Can you tell I’m a fan? The Amos Institute uses a functional medicine approach to treating cognitive decline because this is the answer to chronic disease. The clients who walk through our doors are not satisfied with the answers they’ve gotten through conventional, or mainstream medicine. The pharmaceutical industry- the face of conventional medicine- and the medications that they promote, have failed us miserably. Not one pharmaceutical on the market can stop the progression of Alzheimer’s disease. In fact, they often result in nasty side effects, while promising to (possibly and minimally) slow the progression of the disease. Despite this, the pharmaceutical industry continues to make billions of dollars, and yet not one person has regained their cognitive abilities following this approach. The ‘pills’ sold by the pharmaceutical companies are the so-called ‘gold standard’ of treatment, which is completely outrageous. This is a band aid approach- and it does absolutely nothing to address the underlying problem. The issue is that conventional medicine looks at disease as a problem with just one organ. In Alzheimer’s disease, it’s the brain. But the body is intricately connected. All of the body systems are affected by each other. And our lifestyle, meaning the foods we eat (or the foods we don’t eat), our level of physical activity, our sleep patterns and sleep hygiene, and our stress level, has a direct impact on all of our body systems. Even our mental, emotional, and spiritual health has a massive impact on our physical well being and the manifestation of disease.

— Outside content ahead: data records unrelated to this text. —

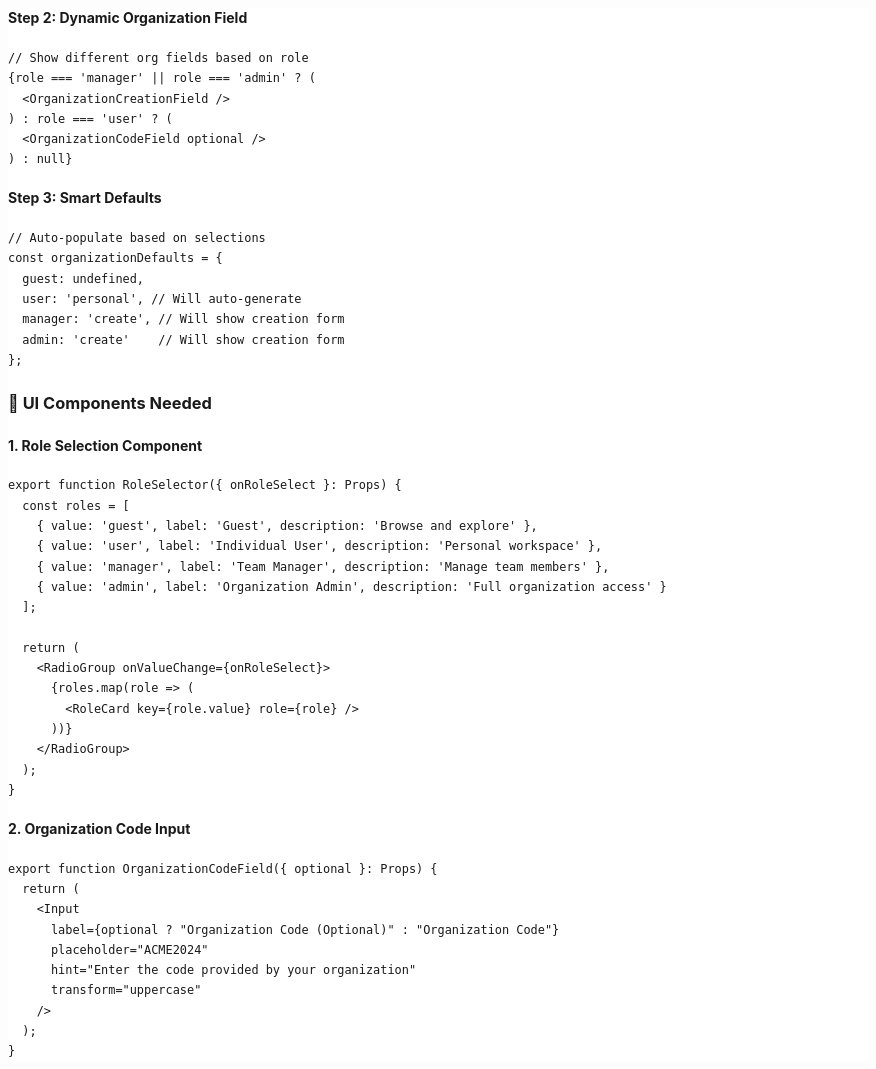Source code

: #### **Step 2: Dynamic Organization Field**
```tsx
// Show different org fields based on role
{role === 'manager' || role === 'admin' ? (
  <OrganizationCreationField />
) : role === 'user' ? (
  <OrganizationCodeField optional />
) : null}
```

#### **Step 3: Smart Defaults**
```tsx
// Auto-populate based on selections
const organizationDefaults = {
  guest: undefined,
  user: 'personal', // Will auto-generate
  manager: 'create', // Will show creation form
  admin: 'create'    // Will show creation form
};
```

### 🎨 **UI Components Needed**

#### **1. Role Selection Component**
```tsx
export function RoleSelector({ onRoleSelect }: Props) {
  const roles = [
    { value: 'guest', label: 'Guest', description: 'Browse and explore' },
    { value: 'user', label: 'Individual User', description: 'Personal workspace' },
    { value: 'manager', label: 'Team Manager', description: 'Manage team members' },
    { value: 'admin', label: 'Organization Admin', description: 'Full organization access' }
  ];
  
  return (
    <RadioGroup onValueChange={onRoleSelect}>
      {roles.map(role => (
        <RoleCard key={role.value} role={role} />
      ))}
    </RadioGroup>
  );
}
```

#### **2. Organization Code Input**
```tsx
export function OrganizationCodeField({ optional }: Props) {
  return (
    <Input
      label={optional ? "Organization Code (Optional)" : "Organization Code"}
      placeholder="ACME2024"
      hint="Enter the code provided by your organization"
      transform="uppercase"
    />
  );
}
```
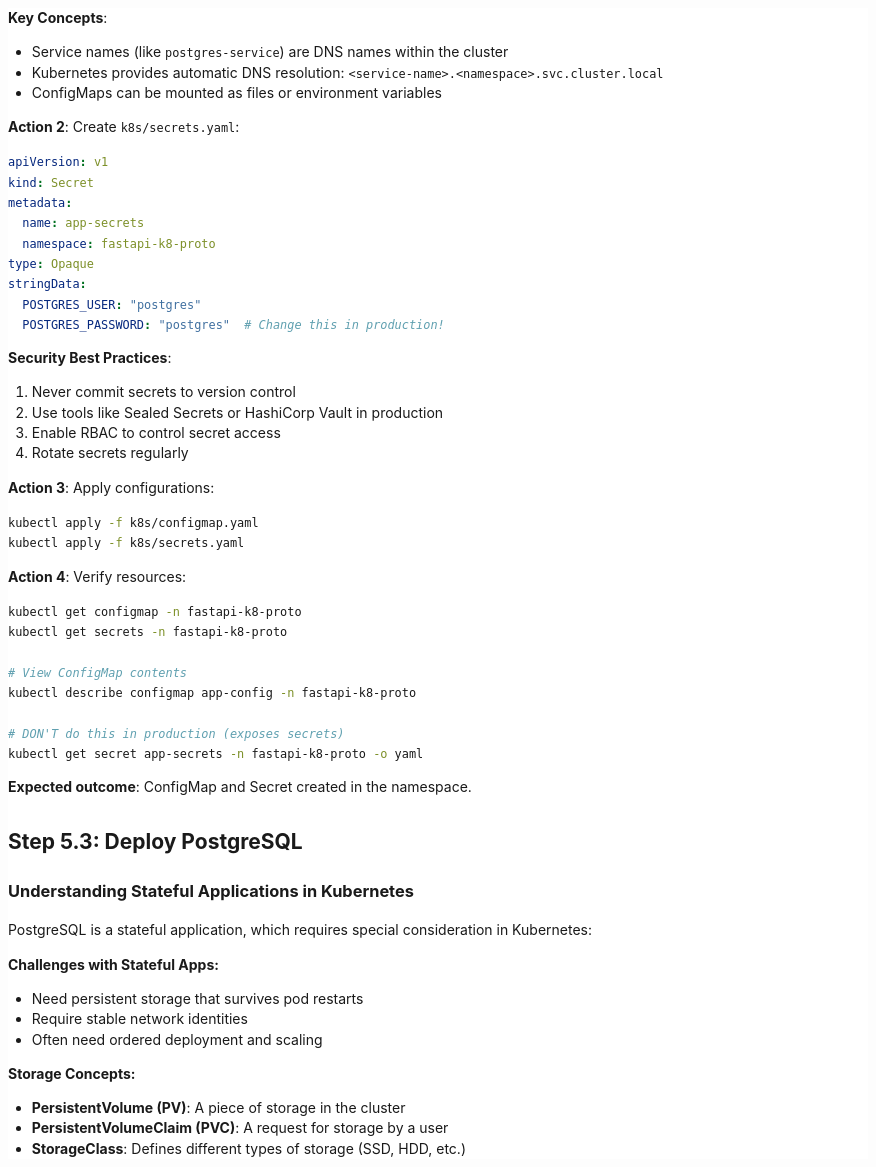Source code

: **Key Concepts**:
- Service names (like `postgres-service`) are DNS names within the cluster
- Kubernetes provides automatic DNS resolution: `<service-name>.<namespace>.svc.cluster.local`
- ConfigMaps can be mounted as files or environment variables

**Action 2**: Create `k8s/secrets.yaml`:
```yaml
apiVersion: v1
kind: Secret
metadata:
  name: app-secrets
  namespace: fastapi-k8-proto
type: Opaque
stringData:
  POSTGRES_USER: "postgres"
  POSTGRES_PASSWORD: "postgres"  # Change this in production!
```

**Security Best Practices**:
1. Never commit secrets to version control
2. Use tools like Sealed Secrets or HashiCorp Vault in production
3. Enable RBAC to control secret access
4. Rotate secrets regularly

**Action 3**: Apply configurations:
```bash
kubectl apply -f k8s/configmap.yaml
kubectl apply -f k8s/secrets.yaml
```

**Action 4**: Verify resources:
```bash
kubectl get configmap -n fastapi-k8-proto
kubectl get secrets -n fastapi-k8-proto

# View ConfigMap contents
kubectl describe configmap app-config -n fastapi-k8-proto

# DON'T do this in production (exposes secrets)
kubectl get secret app-secrets -n fastapi-k8-proto -o yaml
```

**Expected outcome**: ConfigMap and Secret created in the namespace.

## Step 5.3: Deploy PostgreSQL

### Understanding Stateful Applications in Kubernetes
PostgreSQL is a stateful application, which requires special consideration in Kubernetes:

**Challenges with Stateful Apps:**
- Need persistent storage that survives pod restarts
- Require stable network identities
- Often need ordered deployment and scaling

**Storage Concepts:**
- **PersistentVolume (PV)**: A piece of storage in the cluster
- **PersistentVolumeClaim (PVC)**: A request for storage by a user
- **StorageClass**: Defines different types of storage (SSD, HDD, etc.)
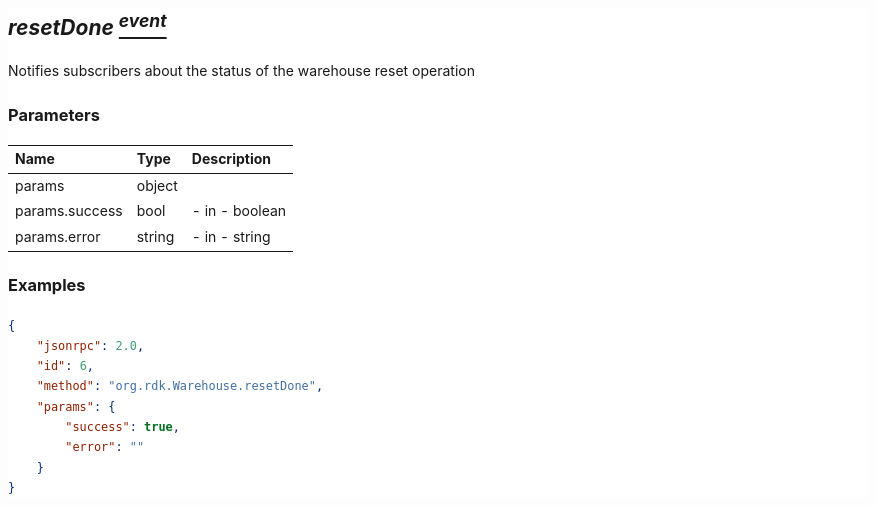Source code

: <a id="event.resetDone"></a>
## *resetDone [<sup>event</sup>](#head.Notifications)*

Notifies subscribers about the status of the warehouse reset operation

### Parameters
| Name | Type | Description |
| :-------- | :-------- | :-------- |
| params | object |  |
| params.success | bool | - in - boolean |
| params.error | string | - in - string |

### Examples

```json
{
    "jsonrpc": 2.0,
    "id": 6,
    "method": "org.rdk.Warehouse.resetDone",
    "params": {
        "success": true,
        "error": ""
    }
}
```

The Bredesen Protocol follows a functional medicine approach because it allows us to identify the metabolic and lifestyle contributors that have contributed to the disease. We can then address the contributors, one by one, to correct imbalances, meanwhile providing you, through lifestyle intervention, with the foundation that will bring you back into full cognitive health. But with all chronic diseases, functional medicine is the future. If we have any chance of getting ahead of the raging chronic disease rates, it’s through a functional medicine approach. It’s not through the next, new, heinously expensive drug.

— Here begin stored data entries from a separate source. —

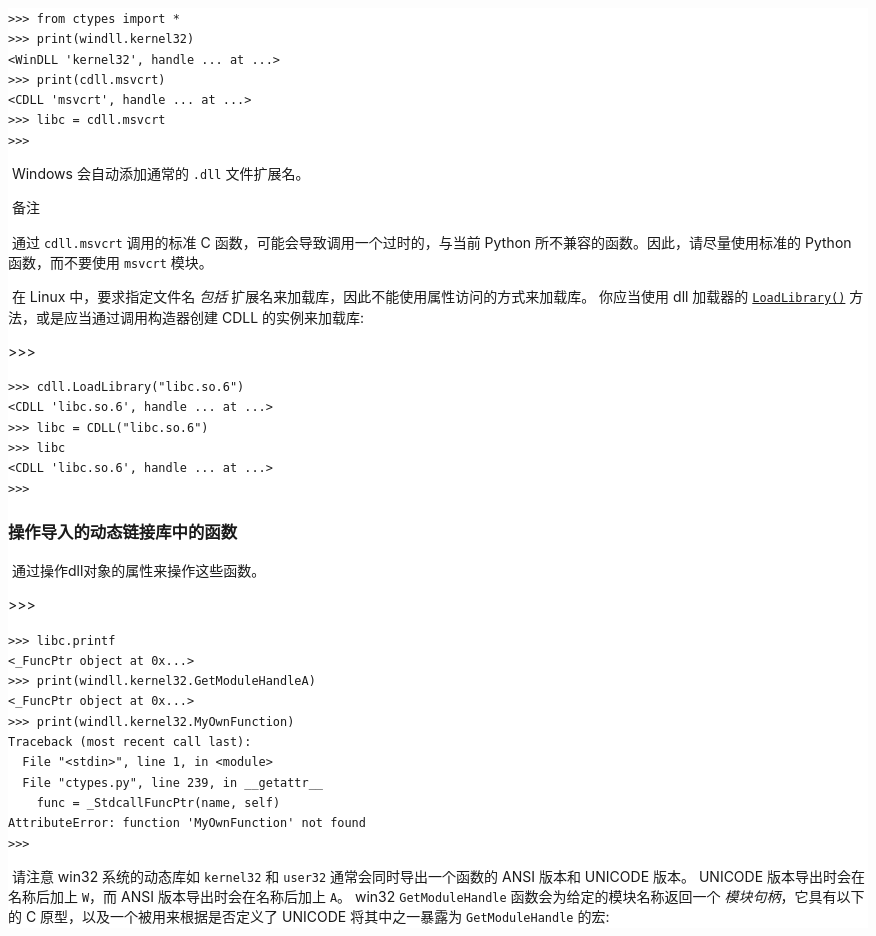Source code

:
 ```
>>> from ctypes import *
>>> print(windll.kernel32)  
<WinDLL 'kernel32', handle ... at ...>
>>> print(cdll.msvcrt)      
<CDLL 'msvcrt', handle ... at ...>
>>> libc = cdll.msvcrt      
>>>
```

​	Windows 会自动添加通常的 `.dll` 文件扩展名。

​	备注

 

​	通过 `cdll.msvcrt` 调用的标准 C 函数，可能会导致调用一个过时的，与当前 Python 所不兼容的函数。因此，请尽量使用标准的 Python 函数，而不要使用 `msvcrt` 模块。

​	在 Linux 中，要求指定文件名 *包括* 扩展名来加载库，因此不能使用属性访问的方式来加载库。 你应当使用 dll 加载器的 [`LoadLibrary()`](https://docs.python.org/zh-cn/3.13/library/ctypes.html#ctypes.LibraryLoader.LoadLibrary) 方法，或是应当通过调用构造器创建 CDLL 的实例来加载库:

\>>>

```
>>> cdll.LoadLibrary("libc.so.6")  
<CDLL 'libc.so.6', handle ... at ...>
>>> libc = CDLL("libc.so.6")       
>>> libc                           
<CDLL 'libc.so.6', handle ... at ...>
>>>
```



### 操作导入的动态链接库中的函数

​	通过操作dll对象的属性来操作这些函数。

\>>>

```
>>> libc.printf
<_FuncPtr object at 0x...>
>>> print(windll.kernel32.GetModuleHandleA)  
<_FuncPtr object at 0x...>
>>> print(windll.kernel32.MyOwnFunction)     
Traceback (most recent call last):
  File "<stdin>", line 1, in <module>
  File "ctypes.py", line 239, in __getattr__
    func = _StdcallFuncPtr(name, self)
AttributeError: function 'MyOwnFunction' not found
>>>
```

​	请注意 win32 系统的动态库如 `kernel32` 和 `user32` 通常会同时导出一个函数的 ANSI 版本和 UNICODE 版本。 UNICODE 版本导出时会在名称后加上 `W`，而 ANSI 版本导出时会在名称后加上 `A`。 win32 `GetModuleHandle` 函数会为给定的模块名称返回一个 *模块句柄*，它具有以下的 C 原型，以及一个被用来根据是否定义了 UNICODE 将其中之一暴露为 `GetModuleHandle` 的宏:
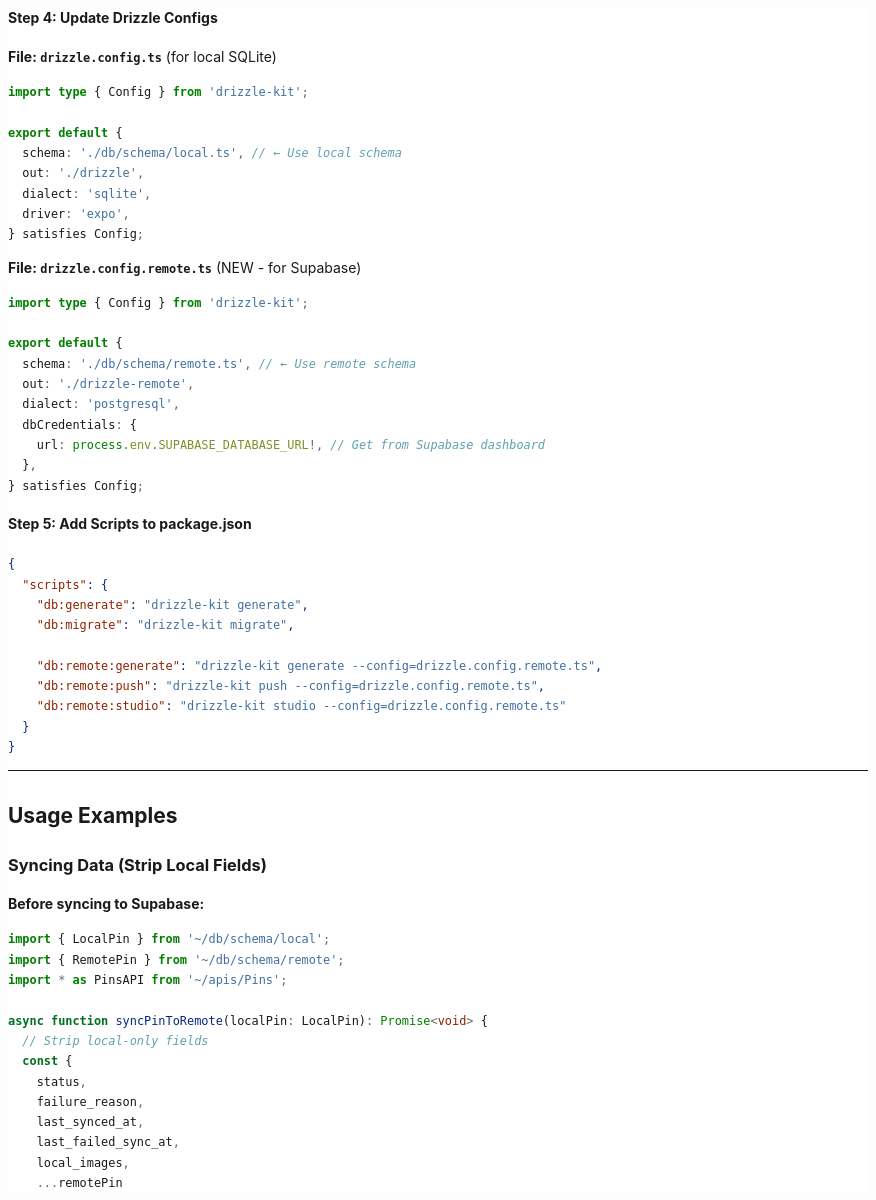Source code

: #### Step 4: Update Drizzle Configs

**File: `drizzle.config.ts`** (for local SQLite)

```typescript
import type { Config } from 'drizzle-kit';

export default {
  schema: './db/schema/local.ts', // ← Use local schema
  out: './drizzle',
  dialect: 'sqlite',
  driver: 'expo',
} satisfies Config;
```

**File: `drizzle.config.remote.ts`** (NEW - for Supabase)

```typescript
import type { Config } from 'drizzle-kit';

export default {
  schema: './db/schema/remote.ts', // ← Use remote schema
  out: './drizzle-remote',
  dialect: 'postgresql',
  dbCredentials: {
    url: process.env.SUPABASE_DATABASE_URL!, // Get from Supabase dashboard
  },
} satisfies Config;
```

#### Step 5: Add Scripts to package.json

```json
{
  "scripts": {
    "db:generate": "drizzle-kit generate",
    "db:migrate": "drizzle-kit migrate",

    "db:remote:generate": "drizzle-kit generate --config=drizzle.config.remote.ts",
    "db:remote:push": "drizzle-kit push --config=drizzle.config.remote.ts",
    "db:remote:studio": "drizzle-kit studio --config=drizzle.config.remote.ts"
  }
}
```

---

## Usage Examples

### Syncing Data (Strip Local Fields)

**Before syncing to Supabase:**

```typescript
import { LocalPin } from '~/db/schema/local';
import { RemotePin } from '~/db/schema/remote';
import * as PinsAPI from '~/apis/Pins';

async function syncPinToRemote(localPin: LocalPin): Promise<void> {
  // Strip local-only fields
  const {
    status,
    failure_reason,
    last_synced_at,
    last_failed_sync_at,
    local_images,
    ...remotePin
```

At the Amos Institute, we are trained in functional medicine through the Institute for Functional Medicine, the gold standard for education and training in the functional medicine approach. More and more health care practitioners are taking part in this cutting edge training. Unfortunately, the healthcare system is centuries behind us. My hope is that someday soon, this type of approach will become the norm, so that we can heal rather than just medicate. Until then, as the educated consumer, ask your practitioners about their training. Ask your doctors, dietitians, nutritionists, nurse practitioners, if they’ve been trained in functional medicine. You are in charge of your own care. The journey of healing starts here.

References:

1.) Ward et al. (2014). Multiple chronic conditions among US adults: a 2012 update. Prev Chronic Dis, 11 (E62). doi: 10.5888/pcd11.130389

2.) Wang et al. (2016). Global, regional, and national life expectancy, all-cause mortality, and cause-specific mortality for 249 causes of death, 1980-2015: a systematic analysis for the Global Burden of Disease Study 2015. Lancet, 388(10053):1459-1544. doi: 10.1016/S0140-6736(16)31012-1.